● Required work
Reproduce the passage of the introduction to Geoffrey Chaucer from "A Brief Introduction" up to and including "to English Literature.", replacing "greatest" with "foremost".

● Supplied passage
A Brief Introduction to the Life and Works of Geoffrey Chaucer
Created | Updated Nov 1, 2006
Of al this world the large compas
Hit wol not in myn armes tweyne -
Whoso mochel wol embrace,
Litel therof he shal distreyne.1
- Attributed to Geoffrey Chaucer
Geoffrey Chaucer was the greatest English poet of the later Middle Ages. Working in the language now called Middle English, he was a contemporary of the anonymous author of 'Sir Gawain and the Green Knight' and a friend of the man behind 'Confessio Amantis', John Gower. Chaucer is generally considered to be second only to William Shakespeare in terms of his contribution to English Literature.

● Stored data
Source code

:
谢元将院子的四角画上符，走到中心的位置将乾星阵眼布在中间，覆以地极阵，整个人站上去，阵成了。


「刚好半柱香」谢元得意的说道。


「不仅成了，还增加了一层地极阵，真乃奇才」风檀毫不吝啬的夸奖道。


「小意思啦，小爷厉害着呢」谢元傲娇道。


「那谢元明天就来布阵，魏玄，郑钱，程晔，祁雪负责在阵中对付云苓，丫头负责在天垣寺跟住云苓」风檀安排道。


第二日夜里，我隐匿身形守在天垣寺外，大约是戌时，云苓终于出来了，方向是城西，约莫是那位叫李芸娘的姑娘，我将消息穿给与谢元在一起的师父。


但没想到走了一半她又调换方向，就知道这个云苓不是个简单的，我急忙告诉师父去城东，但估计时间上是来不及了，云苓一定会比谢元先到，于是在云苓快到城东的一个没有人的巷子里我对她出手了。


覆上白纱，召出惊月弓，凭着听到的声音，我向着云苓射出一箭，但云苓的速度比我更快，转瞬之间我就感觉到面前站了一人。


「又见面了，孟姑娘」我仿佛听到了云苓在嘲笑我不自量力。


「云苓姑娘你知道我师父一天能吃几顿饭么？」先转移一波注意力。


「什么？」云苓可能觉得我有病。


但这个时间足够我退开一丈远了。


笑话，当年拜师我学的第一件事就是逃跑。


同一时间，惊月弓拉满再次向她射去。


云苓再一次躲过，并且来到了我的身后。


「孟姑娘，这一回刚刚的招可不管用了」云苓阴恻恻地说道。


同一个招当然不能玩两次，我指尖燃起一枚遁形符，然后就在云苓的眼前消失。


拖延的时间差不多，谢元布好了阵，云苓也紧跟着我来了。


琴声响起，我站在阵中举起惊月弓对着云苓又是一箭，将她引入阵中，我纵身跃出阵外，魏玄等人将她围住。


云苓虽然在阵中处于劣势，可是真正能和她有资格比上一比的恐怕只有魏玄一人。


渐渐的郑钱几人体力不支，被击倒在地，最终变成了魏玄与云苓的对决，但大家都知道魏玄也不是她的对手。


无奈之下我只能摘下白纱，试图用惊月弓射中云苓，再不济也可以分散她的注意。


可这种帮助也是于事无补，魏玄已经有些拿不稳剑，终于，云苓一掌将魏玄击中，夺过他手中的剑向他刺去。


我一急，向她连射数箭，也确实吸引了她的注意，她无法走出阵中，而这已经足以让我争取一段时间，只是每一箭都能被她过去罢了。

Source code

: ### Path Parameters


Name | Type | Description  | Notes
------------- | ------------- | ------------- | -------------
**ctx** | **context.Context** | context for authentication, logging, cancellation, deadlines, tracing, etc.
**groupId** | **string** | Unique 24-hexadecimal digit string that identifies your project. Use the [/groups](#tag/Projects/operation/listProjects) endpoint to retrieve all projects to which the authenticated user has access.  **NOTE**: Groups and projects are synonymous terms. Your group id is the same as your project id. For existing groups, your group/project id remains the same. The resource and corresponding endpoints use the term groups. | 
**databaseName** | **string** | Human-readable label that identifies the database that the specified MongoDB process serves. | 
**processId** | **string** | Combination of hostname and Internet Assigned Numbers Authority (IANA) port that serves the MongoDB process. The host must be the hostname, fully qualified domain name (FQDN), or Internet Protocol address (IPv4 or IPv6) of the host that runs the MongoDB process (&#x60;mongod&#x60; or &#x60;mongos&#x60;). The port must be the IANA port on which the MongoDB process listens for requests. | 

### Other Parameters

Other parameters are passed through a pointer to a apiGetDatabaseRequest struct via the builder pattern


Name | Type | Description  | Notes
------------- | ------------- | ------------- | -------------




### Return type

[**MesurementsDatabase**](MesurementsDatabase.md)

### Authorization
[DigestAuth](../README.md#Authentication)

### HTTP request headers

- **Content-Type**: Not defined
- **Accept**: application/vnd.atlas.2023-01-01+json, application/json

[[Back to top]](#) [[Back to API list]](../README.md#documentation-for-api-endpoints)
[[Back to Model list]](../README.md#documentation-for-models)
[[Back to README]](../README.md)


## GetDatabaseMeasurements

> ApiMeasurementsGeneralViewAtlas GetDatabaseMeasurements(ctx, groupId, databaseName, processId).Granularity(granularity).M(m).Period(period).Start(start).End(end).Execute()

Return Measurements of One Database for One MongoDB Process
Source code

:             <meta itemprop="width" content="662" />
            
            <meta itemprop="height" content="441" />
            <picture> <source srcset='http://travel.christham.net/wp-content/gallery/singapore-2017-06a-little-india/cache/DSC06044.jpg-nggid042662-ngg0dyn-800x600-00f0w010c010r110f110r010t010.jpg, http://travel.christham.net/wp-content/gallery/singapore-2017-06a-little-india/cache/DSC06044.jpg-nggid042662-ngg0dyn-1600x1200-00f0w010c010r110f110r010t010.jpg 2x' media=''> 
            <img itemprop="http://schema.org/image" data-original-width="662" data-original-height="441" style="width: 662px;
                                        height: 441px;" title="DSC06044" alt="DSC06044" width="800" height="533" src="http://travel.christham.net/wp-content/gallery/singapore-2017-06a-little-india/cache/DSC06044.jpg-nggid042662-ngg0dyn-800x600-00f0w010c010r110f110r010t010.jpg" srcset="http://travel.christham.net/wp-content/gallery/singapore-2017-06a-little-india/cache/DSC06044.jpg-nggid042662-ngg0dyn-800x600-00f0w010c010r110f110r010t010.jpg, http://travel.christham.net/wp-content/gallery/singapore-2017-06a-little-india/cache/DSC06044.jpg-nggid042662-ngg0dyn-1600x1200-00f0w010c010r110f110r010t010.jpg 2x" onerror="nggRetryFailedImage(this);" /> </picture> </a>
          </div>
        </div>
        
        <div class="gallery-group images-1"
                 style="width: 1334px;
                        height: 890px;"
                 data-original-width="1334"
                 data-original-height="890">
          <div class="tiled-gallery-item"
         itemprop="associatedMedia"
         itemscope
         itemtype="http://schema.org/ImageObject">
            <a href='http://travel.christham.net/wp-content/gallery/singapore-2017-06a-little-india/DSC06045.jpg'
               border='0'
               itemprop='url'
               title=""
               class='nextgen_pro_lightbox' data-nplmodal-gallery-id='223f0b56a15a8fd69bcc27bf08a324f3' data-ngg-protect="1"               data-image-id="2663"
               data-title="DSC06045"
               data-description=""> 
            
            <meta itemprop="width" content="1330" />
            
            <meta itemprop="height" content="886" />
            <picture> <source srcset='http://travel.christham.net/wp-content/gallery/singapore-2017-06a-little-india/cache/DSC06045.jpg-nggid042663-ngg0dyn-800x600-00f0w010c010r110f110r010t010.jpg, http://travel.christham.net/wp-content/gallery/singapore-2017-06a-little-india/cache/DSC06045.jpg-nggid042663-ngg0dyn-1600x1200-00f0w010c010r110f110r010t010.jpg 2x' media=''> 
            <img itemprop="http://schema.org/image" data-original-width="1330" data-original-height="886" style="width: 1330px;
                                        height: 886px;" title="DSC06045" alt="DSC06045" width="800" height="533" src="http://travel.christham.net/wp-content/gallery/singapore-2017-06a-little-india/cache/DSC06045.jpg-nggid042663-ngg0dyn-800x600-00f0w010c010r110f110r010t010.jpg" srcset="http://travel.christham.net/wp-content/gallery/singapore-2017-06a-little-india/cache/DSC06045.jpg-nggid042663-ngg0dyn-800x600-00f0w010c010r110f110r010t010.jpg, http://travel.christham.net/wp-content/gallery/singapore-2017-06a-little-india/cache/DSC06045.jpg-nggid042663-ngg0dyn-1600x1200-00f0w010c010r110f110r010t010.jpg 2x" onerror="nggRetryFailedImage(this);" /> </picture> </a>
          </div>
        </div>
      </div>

● Expected answer
A Brief Introduction to the Life and Works of Geoffrey Chaucer
Created | Updated Nov 1, 2006
Of al this world the large compas
Hit wol not in myn armes tweyne -
Whoso mochel wol embrace,
Litel therof he shal distreyne.1
- Attributed to Geoffrey Chaucer
Geoffrey Chaucer was the foremost English poet of the later Middle Ages. Working in the language now called Middle English, he was a contemporary of the anonymous author of 'Sir Gawain and the Green Knight' and a friend of the man behind 'Confessio Amantis', John Gower. Chaucer is generally considered to be second only to William Shakespeare in terms of his contribution to English Literature.